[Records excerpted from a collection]
___
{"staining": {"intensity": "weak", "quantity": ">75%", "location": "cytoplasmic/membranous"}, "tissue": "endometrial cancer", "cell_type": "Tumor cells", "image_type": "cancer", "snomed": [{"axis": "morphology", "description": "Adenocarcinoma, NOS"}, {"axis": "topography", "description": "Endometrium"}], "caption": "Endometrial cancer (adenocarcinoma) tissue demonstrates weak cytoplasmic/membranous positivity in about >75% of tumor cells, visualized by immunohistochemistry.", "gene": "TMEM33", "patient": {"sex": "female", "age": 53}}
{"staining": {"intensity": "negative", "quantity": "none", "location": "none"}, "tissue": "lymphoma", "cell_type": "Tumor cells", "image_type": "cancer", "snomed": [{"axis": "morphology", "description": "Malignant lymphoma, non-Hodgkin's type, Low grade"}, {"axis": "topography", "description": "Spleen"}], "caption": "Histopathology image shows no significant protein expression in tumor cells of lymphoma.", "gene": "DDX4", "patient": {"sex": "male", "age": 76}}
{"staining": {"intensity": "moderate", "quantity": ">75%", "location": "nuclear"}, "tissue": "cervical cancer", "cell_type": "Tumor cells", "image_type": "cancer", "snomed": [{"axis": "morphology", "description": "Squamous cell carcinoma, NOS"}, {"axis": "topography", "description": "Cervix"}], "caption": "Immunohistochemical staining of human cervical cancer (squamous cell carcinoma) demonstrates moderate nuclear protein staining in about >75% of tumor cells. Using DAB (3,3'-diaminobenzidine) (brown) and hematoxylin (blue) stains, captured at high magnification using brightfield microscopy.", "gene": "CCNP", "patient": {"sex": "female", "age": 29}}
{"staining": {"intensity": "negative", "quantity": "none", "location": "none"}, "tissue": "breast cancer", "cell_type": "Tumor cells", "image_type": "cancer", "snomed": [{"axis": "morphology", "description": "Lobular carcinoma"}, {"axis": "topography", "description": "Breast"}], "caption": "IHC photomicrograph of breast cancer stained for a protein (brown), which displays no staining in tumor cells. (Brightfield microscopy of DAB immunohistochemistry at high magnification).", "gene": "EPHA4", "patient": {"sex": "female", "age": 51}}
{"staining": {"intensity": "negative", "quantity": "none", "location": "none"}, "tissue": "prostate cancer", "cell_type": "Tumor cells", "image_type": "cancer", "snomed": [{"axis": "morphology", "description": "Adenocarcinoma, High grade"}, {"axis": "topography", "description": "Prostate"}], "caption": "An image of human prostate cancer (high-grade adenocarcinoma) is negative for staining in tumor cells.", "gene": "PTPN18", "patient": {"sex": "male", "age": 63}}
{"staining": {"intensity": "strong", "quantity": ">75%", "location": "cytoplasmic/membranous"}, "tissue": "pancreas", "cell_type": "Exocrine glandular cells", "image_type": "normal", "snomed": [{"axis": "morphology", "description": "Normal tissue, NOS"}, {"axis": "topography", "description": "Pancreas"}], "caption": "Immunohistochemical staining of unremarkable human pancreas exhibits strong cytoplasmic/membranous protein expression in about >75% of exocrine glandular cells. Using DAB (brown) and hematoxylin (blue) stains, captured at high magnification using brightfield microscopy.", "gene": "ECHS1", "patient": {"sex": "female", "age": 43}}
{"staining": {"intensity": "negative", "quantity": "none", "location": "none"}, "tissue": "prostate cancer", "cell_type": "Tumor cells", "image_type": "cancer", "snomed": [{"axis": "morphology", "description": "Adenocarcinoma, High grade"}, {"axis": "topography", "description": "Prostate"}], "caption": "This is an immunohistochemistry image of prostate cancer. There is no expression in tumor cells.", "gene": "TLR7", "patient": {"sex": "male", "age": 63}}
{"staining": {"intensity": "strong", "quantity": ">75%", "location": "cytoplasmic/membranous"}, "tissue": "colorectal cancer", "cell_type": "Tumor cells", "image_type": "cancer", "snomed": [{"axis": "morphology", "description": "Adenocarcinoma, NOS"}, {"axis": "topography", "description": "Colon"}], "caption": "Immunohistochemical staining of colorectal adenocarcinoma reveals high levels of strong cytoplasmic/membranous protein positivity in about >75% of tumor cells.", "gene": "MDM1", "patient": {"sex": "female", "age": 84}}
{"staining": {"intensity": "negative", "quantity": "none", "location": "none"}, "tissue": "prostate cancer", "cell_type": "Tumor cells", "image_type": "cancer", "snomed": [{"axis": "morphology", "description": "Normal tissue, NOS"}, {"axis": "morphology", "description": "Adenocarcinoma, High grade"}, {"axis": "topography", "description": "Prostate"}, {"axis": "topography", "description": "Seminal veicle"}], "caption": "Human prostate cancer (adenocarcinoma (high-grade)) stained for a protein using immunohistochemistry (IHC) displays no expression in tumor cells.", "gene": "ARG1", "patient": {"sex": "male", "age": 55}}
___
What you are asked to do: Return only the exact lines from the opening of the records through the line that contains "non-Hodgkin's type, Low", both included.

Written solution:
{"staining": {"intensity": "weak", "quantity": ">75%", "location": "cytoplasmic/membranous"}, "tissue": "endometrial cancer", "cell_type": "Tumor cells", "image_type": "cancer", "snomed": [{"axis": "morphology", "description": "Adenocarcinoma, NOS"}, {"axis": "topography", "description": "Endometrium"}], "caption": "Endometrial cancer (adenocarcinoma) tissue demonstrates weak cytoplasmic/membranous positivity in about >75% of tumor cells, visualized by immunohistochemistry.", "gene": "TMEM33", "patient": {"sex": "female", "age": 53}}
{"staining": {"intensity": "negative", "quantity": "none", "location": "none"}, "tissue": "lymphoma", "cell_type": "Tumor cells", "image_type": "cancer", "snomed": [{"axis": "morphology", "description": "Malignant lymphoma, non-Hodgkin's type, Low grade"}, {"axis": "topography", "description": "Spleen"}], "caption": "Histopathology image shows no significant protein expression in tumor cells of lymphoma.", "gene": "DDX4", "patient": {"sex": "male", "age": 76}}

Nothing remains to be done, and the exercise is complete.